_Data items_.
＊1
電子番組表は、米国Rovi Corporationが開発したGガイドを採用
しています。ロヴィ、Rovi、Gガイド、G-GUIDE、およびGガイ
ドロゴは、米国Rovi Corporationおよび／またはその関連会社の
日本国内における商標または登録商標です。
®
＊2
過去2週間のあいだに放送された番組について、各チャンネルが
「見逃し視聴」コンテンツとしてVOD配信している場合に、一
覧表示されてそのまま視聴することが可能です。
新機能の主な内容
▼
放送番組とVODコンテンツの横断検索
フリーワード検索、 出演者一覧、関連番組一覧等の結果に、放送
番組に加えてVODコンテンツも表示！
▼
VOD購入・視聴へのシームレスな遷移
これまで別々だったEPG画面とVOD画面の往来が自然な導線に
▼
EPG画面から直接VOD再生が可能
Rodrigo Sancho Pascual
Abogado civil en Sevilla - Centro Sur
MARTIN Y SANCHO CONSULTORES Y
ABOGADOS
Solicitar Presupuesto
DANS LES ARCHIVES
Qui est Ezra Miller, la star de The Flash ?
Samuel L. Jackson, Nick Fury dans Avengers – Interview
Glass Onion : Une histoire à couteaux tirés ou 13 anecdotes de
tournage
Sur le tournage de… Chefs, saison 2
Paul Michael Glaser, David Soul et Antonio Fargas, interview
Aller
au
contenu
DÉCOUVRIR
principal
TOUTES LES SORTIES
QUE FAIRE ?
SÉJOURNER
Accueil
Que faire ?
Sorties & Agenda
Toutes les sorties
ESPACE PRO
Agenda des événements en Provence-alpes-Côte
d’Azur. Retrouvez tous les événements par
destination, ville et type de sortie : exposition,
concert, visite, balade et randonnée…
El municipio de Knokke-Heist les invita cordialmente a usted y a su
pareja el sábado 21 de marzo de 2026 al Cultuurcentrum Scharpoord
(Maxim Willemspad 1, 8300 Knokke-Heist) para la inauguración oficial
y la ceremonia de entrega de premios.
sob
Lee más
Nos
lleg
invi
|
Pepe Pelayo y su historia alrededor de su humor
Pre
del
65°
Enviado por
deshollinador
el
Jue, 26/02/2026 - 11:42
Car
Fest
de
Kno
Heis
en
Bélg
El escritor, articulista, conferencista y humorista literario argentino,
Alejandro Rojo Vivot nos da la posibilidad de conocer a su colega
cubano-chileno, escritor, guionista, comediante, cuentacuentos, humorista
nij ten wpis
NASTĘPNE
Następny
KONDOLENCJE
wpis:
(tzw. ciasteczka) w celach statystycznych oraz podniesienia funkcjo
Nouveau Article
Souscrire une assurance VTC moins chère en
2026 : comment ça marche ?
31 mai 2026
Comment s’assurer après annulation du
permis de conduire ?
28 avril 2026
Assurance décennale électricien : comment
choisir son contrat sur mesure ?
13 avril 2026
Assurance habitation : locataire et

_Aim of the exercise_. An exact restatement of the data above is required.

_Task output_.
＊1
電子番組表は、米国Rovi Corporationが開発したGガイドを採用
しています。ロヴィ、Rovi、Gガイド、G-GUIDE、およびGガイ
ドロゴは、米国Rovi Corporationおよび／またはその関連会社の
日本国内における商標または登録商標です。
®
＊2
過去2週間のあいだに放送された番組について、各チャンネルが
「見逃し視聴」コンテンツとしてVOD配信している場合に、一
覧表示されてそのまま視聴することが可能です。
新機能の主な内容
▼
放送番組とVODコンテンツの横断検索
フリーワード検索、 出演者一覧、関連番組一覧等の結果に、放送
番組に加えてVODコンテンツも表示！
▼
VOD購入・視聴へのシームレスな遷移
これまで別々だったEPG画面とVOD画面の往来が自然な導線に
▼
EPG画面から直接VOD再生が可能
Rodrigo Sancho Pascual
Abogado civil en Sevilla - Centro Sur
MARTIN Y SANCHO CONSULTORES Y
ABOGADOS
Solicitar Presupuesto
DANS LES ARCHIVES
Qui est Ezra Miller, la star de The Flash ?
Samuel L. Jackson, Nick Fury dans Avengers – Interview
Glass Onion : Une histoire à couteaux tirés ou 13 anecdotes de
tournage
Sur le tournage de… Chefs, saison 2
Paul Michael Glaser, David Soul et Antonio Fargas, interview
Aller
au
contenu
DÉCOUVRIR
principal
TOUTES LES SORTIES
QUE FAIRE ?
SÉJOURNER
Accueil
Que faire ?
Sorties & Agenda
Toutes les sorties
ESPACE PRO
Agenda des événements en Provence-alpes-Côte
d’Azur. Retrouvez tous les événements par
destination, ville et type de sortie : exposition,
concert, visite, balade et randonnée…
El municipio de Knokke-Heist les invita cordialmente a usted y a su
pareja el sábado 21 de marzo de 2026 al Cultuurcentrum Scharpoord
(Maxim Willemspad 1, 8300 Knokke-Heist) para la inauguración oficial
y la ceremonia de entrega de premios.
sob
Lee más
Nos
lleg
invi
|
Pepe Pelayo y su historia alrededor de su humor
Pre
del
65°
Enviado por
deshollinador
el
Jue, 26/02/2026 - 11:42
Car
Fest
de
Kno
Heis
en
Bélg
El escritor, articulista, conferencista y humorista literario argentino,
Alejandro Rojo Vivot nos da la posibilidad de conocer a su colega
cubano-chileno, escritor, guionista, comediante, cuentacuentos, humorista
nij ten wpis
NASTĘPNE
Następny
KONDOLENCJE
wpis:
(tzw. ciasteczka) w celach statystycznych oraz podniesienia funkcjo
Nouveau Article
Souscrire une assurance VTC moins chère en
2026 : comment ça marche ?
31 mai 2026
Comment s’assurer après annulation du
permis de conduire ?
28 avril 2026
Assurance décennale électricien : comment
choisir son contrat sur mesure ?
13 avril 2026
Assurance habitation : locataire et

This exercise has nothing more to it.